Dunaway’s face was crushed in a boating accident, after he struck a sandbar. The injuries and subsequent infection cost him his nose and part of his forehead. He was devastated and despondent.
One afternoon in 2003, Dunaway’s sister was watching T.V. when she saw a former spy-turned-prosthetics master on The Oprah Winfrey Show.
It was Robert Barron.
She picked up the phone to call her brother. The phone rang seven times. Dunaway answered.

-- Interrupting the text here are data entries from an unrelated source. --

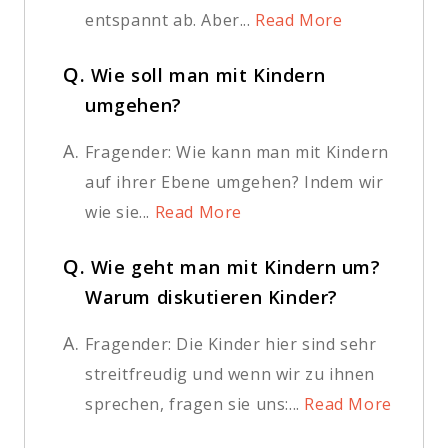
entspannt ab. Aber...
Read More
Q.
Wie soll man mit Kindern
umgehen?
A.
Fragender: Wie kann man mit Kindern
auf ihrer Ebene umgehen? Indem wir
wie sie...
Read More
Q.
Wie geht man mit Kindern um?
Warum diskutieren Kinder?
A.
Fragender: Die Kinder hier sind sehr
streitfreudig und wenn wir zu ihnen
sprechen, fragen sie uns:...
Read More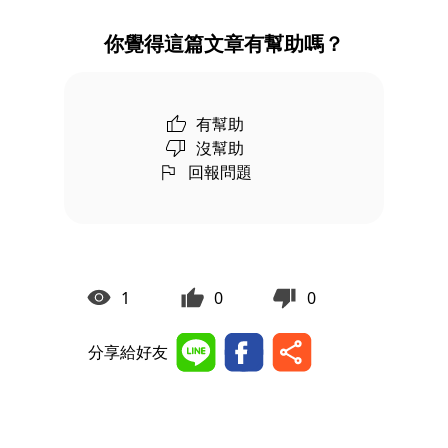
你覺得這篇文章有幫助嗎？
有幫助
沒幫助
回報問題
1
0
0
分享給好友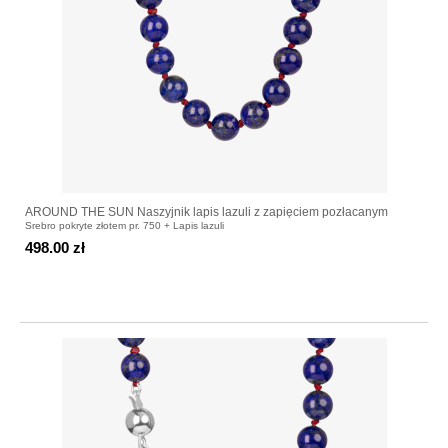
AROUND THE SUN Naszyjnik lapis lazuli z zapięciem pozłacanym
Srebro pokryte złotem pr. 750 + Lapis lazuli
498.00 zł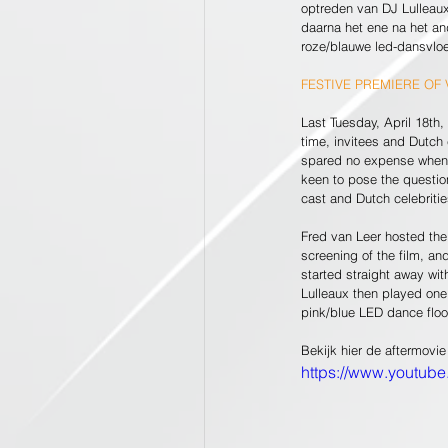
optreden van DJ Lulleaux 
daarna het ene na het an
roze/blauwe led-dansvloer
FESTIVE PREMIERE O
Last Tuesday, April 18t
time, invitees and Dutch 
spared no expense when i
keen to pose the questio
cast and Dutch celebriti
Fred van Leer hosted th
screening of the film, and
started straight away wit
Lulleaux then played one 
pink/blue LED dance floor 
Bekijk hier de aftermovie
https://www.youtu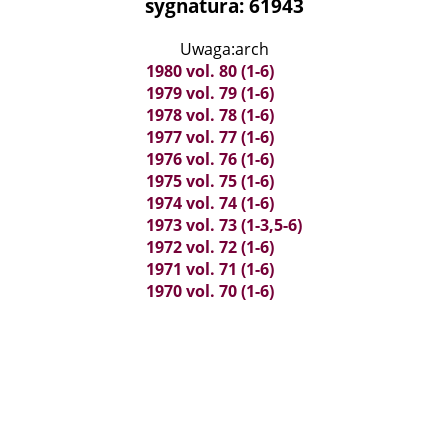
sygnatura: 61943
Uwaga:arch
1980 vol. 80 (1-6)
1979 vol. 79 (1-6)
1978 vol. 78 (1-6)
1977 vol. 77 (1-6)
1976 vol. 76 (1-6)
1975 vol. 75 (1-6)
1974 vol. 74 (1-6)
1973 vol. 73 (1-3,5-6)
1972 vol. 72 (1-6)
1971 vol. 71 (1-6)
1970 vol. 70 (1-6)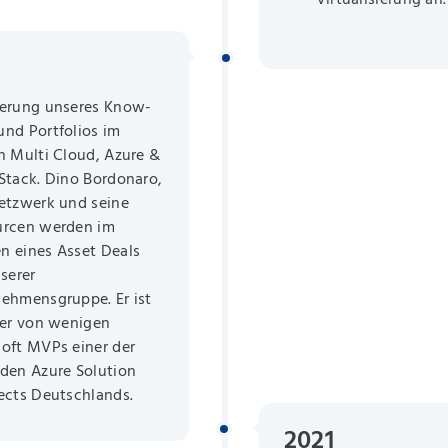
terung unseres Know-
nd Portfolios im
h Multi Cloud, Azure &
Stack. Dino Bordonaro,
etzwerk und seine
urcen werden im
 eines Asset Deals
nserer
ehmensgruppe. Er ist
ner von wenigen
oft MVPs einer der
den Azure Solution
ects Deutschlands.
2021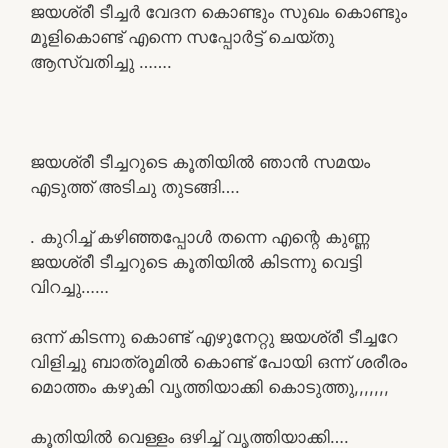
ജയശ്രീ ടീച്ചർ വേദന കൊണ്ടും സുഖം കൊണ്ടും
മൂളികൊണ്ട് എന്നെ സപ്പോർട്ട് ചെയ്തു
ആസ്വതിച്ചു …….
ജയശ്രീ ടീച്ചറുടെ കൂതിയിൽ ഞാൻ സമയം
എടുത്ത് അടിചു തുടങ്ങി….
. കുറിച്ച് കഴിഞ്ഞപ്പോൾ തന്നെ എന്റെ കുണ്ണ
ജയശ്രീ ടീച്ചറുടെ കൂതിയിൽ കിടന്നു വെട്ടി
വിറച്ചു……
ഒന്ന് കിടന്നു കൊണ്ട് എഴുനേറ്റു ജയശ്രീ ടീച്ചറേ
വിളിച്ചു ബാത്രൂമിൽ കൊണ്ട് പോയി ഒന്ന് ശരീരം
മൊത്തം കഴുകി വൃത്തിയാക്കി കൊടുത്തു,,,,,,,
കൂതിയിൽ വെള്ളം ഒഴിച്ച് വൃത്തിയാക്കി….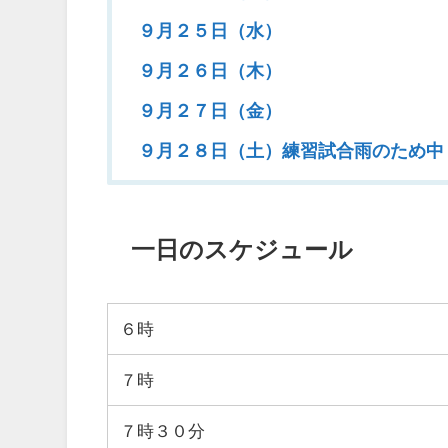
９月２５日（水）
９月２６日（木）
９月２７日（金）
９月２８日（土）練習試合雨のため中
一日のスケジュール
６時
７時
７時３０分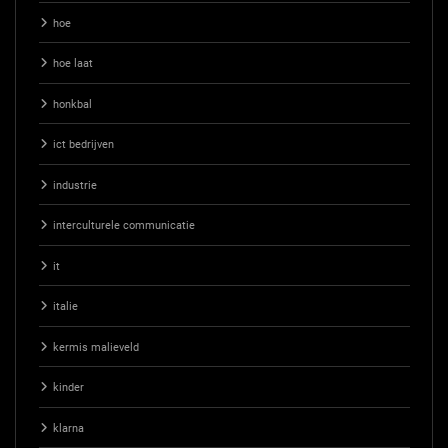
hoe
hoe laat
honkbal
ict bedrijven
industrie
interculturele communicatie
it
italie
kermis malieveld
kinder
klarna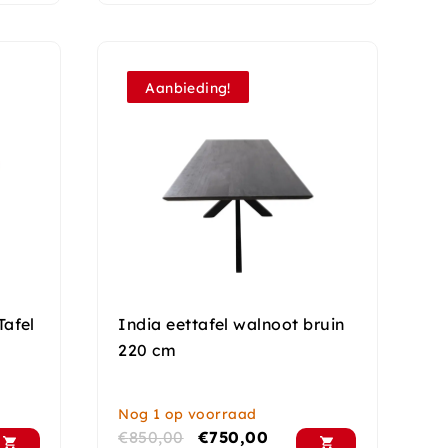
Aanbieding!
Tafel
India eettafel walnoot bruin
220 cm
Nog 1 op voorraad
€
850,00
€
750,00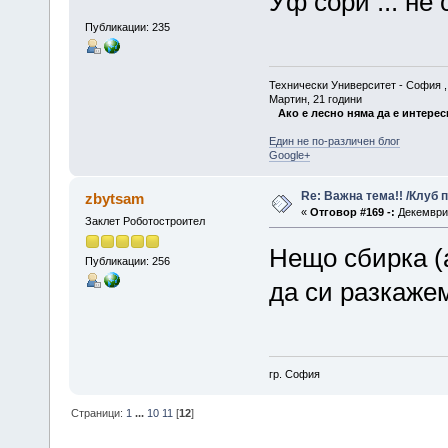
Уф сори ... не
Публикации: 235
Технически Университет - София , Ф
Мартин, 21 години
Ако е лесно няма да е интерес
Един не по-различен блог
Google+
Re: Важна тема!! /Клуб 
zbytsam
«
Отговор #169 -:
Декември 
Заклет Роботостроител
Нещо сбирка (а
Публикации: 256
да си разкажем
гр. София
Страници:
1
...
10
11
[
12
]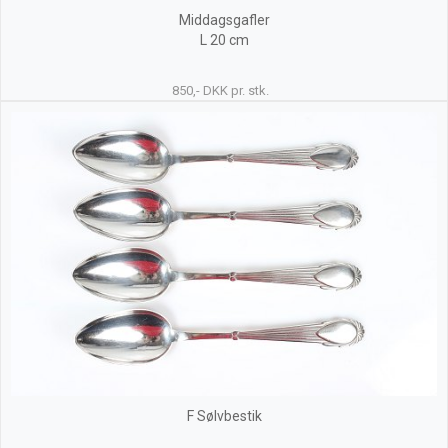
Middagsgafler
L 20 cm
850,- DKK pr. stk.
F Sølvbestik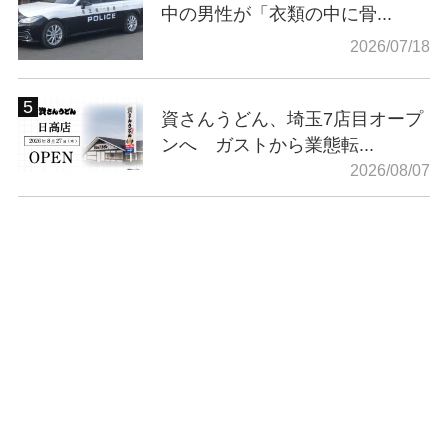
中の男性が「衣類の中に骨...
2026/07/18
資さんうどん、埼玉7店目オープ
ンへ ガストから業態転...
2026/08/07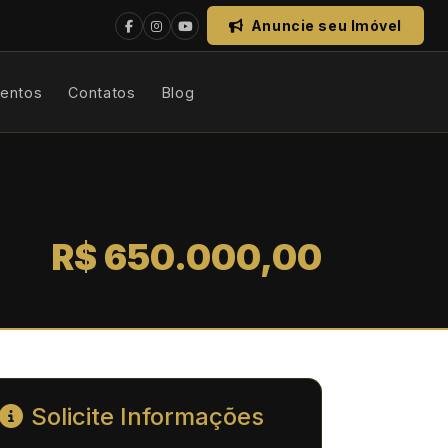
Anuncie seu Imóvel
mentos
Contatos
Blog
R$ 650.000,00
Solicite Informações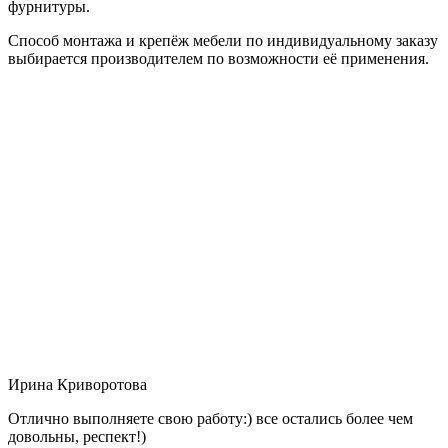
фурнитуры.
Способ монтажа и крепёж мебели по индивидуальному заказу
выбирается производителем по возможности её применения.
Ирина Криворотова
Отлично выполняете свою работу:) все остались более чем
довольны, респект!)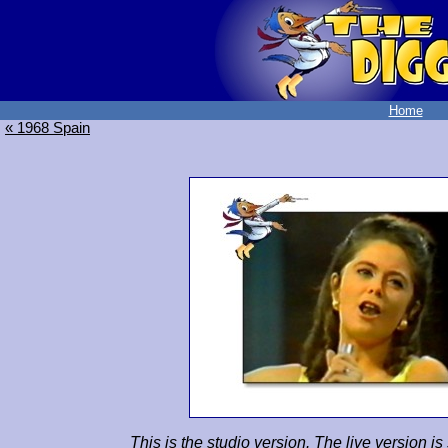
Home
« 1968 Spain
This is the studio version. The live version i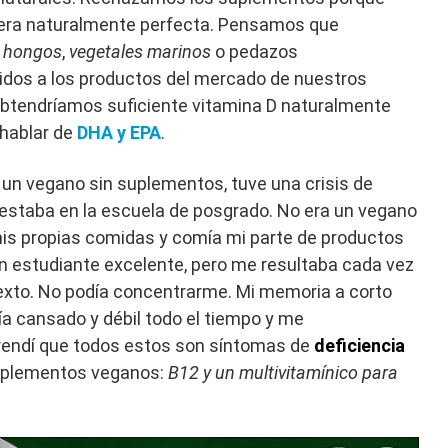
era naturalmente perfecta. Pensamos que
e
hongos
,
vegetales marinos
o pedazos
idos a los productos del mercado de nuestros
btendríamos suficiente vitamina D naturalmente
 hablar de
DHA y EPA
.
 un vegano sin suplementos, tuve una crisis de
 estaba en la escuela de posgrado. No era un vegano
mis propias comidas y comía mi parte de productos
un estudiante excelente, pero me resultaba cada vez
 texto. No podía concentrarme. Mi memoria a corto
a cansado y débil todo el tiempo y me
rendí que todos estos son síntomas de
deficiencia
uplementos veganos:
B12 y un multivitamínico para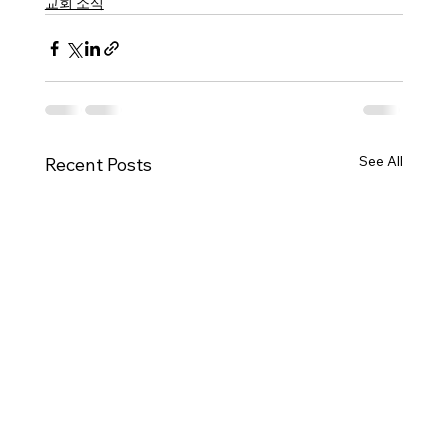
교회 소식
See All
Recent Posts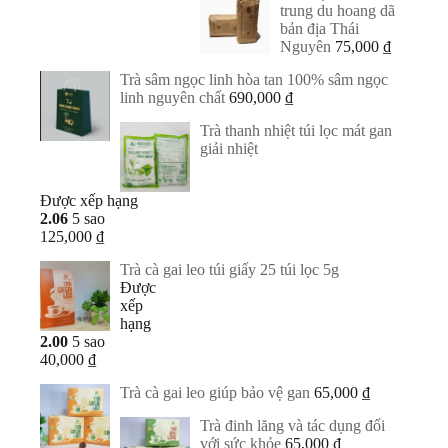
trung du hoang dã
bản địa Thái
Nguyên
75,000
₫
Trà sâm ngọc linh hòa tan 100% sâm ngọc
linh nguyên chất
690,000
₫
Trà thanh nhiệt túi lọc mát gan
giải nhiệt
Được xếp hạng
2.06
5 sao
125,000
₫
Trà cà gai leo túi giấy 25 túi lọc 5g
Được
xếp
hạng
2.00
5 sao
40,000
₫
Trà cà gai leo giúp bảo vệ gan
65,000
₫
Trà đinh lăng và tác dụng đối
với sức khỏe
65,000
₫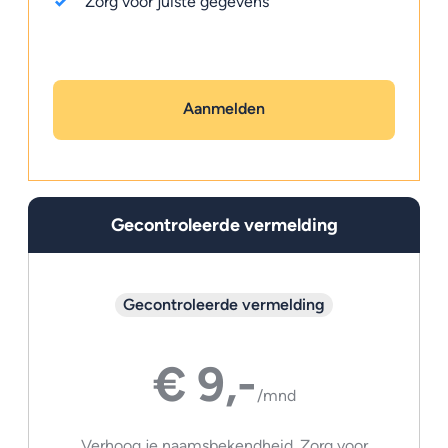
Zorg voor juiste gegevens
Aanmelden
Gecontroleerde vermelding
Gecontroleerde vermelding
€ 9,-
/mnd
Verhoog je naamsbekendheid. Zorg voor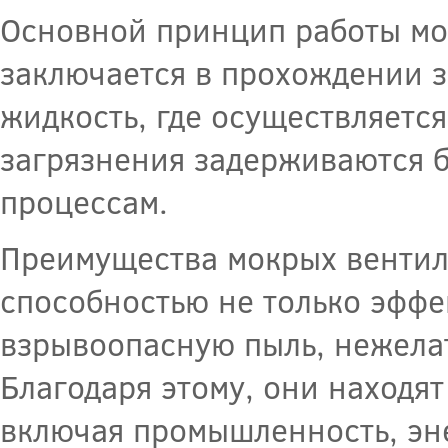
Основной принцип работы м
заключается в прохождении з
жидкость, где осуществляется
загрязнения задерживаются 
процессам.
Преимущества мокрых вентил
способностью не только эффе
взрывоопасную пыль, нежелат
Благодаря этому, они находя
включая промышленность, эне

“Before he answered the phone, he was in the bathtub, with a .357 magnum,” explains Barron, as he mimes putting a pistol to his head. “He almost committed suicide. When I talked to him, his voice was quivering.”
Barron talked him out of it, and built him a flawless prosthetic.
Today, Dunaway is alive, married, and still friends with the ex-spy who saved him.
When you ask Barron if he plans to retire, he always has the same answer: “How can I?”
He is booked months in advance. He still loses sleep over some of his tougher cases — including Steve Butler’s — a rare combination of prosthetic skin flap and a full ear.
Barron’s life partner Ramona works alongside him. She guides patients through every step of their journey — from their first phone call, to their first appointment in that room full of ears and noses. She maintains an extensive catalogue of before and after photos, as curator of this rare art.
Yet Barron remains uncharacteristically modest for a man of his talents and accomplishments.
“It’s not over yet,” he says, when asked to reflect back on his life and career.
He still has the passion and the commitment to realism that’s defined his art since he was a child.
“That’s the way I’m going to be until I drop,” he laughs.
Steve Butler is back at Custom Prosthetic Designs.
The previous day, he was fitted with the prosthetic, but it was still unfinished, just a beige silicone ear and flap to cover his missing skin. Still, it sat flawlessly on his face. The shape of the fake ear matched his remaining ear perfectly.
“Unbelievable,” he kept saying.
The real magic started when the master artist pulled out his paintbrushes.
Barron spent hours wearing magnifying goggles, working directly on Steve’s face — a process called “tinting” — so that the silicone would blend in with the surrounding skin. That’s what it takes to make a prosthetic appear invisible.
“Got to get the right colour,” Barron explained as he worked away.
The painted silicone was cured overnight in a specialized oven. Then the prosthetic was treated with some of Barron’s trade secrets to make it perfectly match Steve’s natural sheen and skin tone.
Now Steve sits patiently as the finished piece is covered with a medical adhesive before it’s carefully attached to the side of his face for the very first time.
In a routine Barron has done with more than 1,000 patients before, the two men stand up and walk silently from the barber’s chair, past the long counter of ears, noses, and eyes, to a large mirror in the corner of the room.
Steve takes a first glance, and struggles to find his words.
“It looks just like it did before,” he says, his voice trembling.
The man looking back at him in the mirror looks nothing like the man who endured multiple surgeries, months of treatment, and questions about his own existence.
The man looking back is his former self.
“Words don’t express it,” he says. “I got my life back.”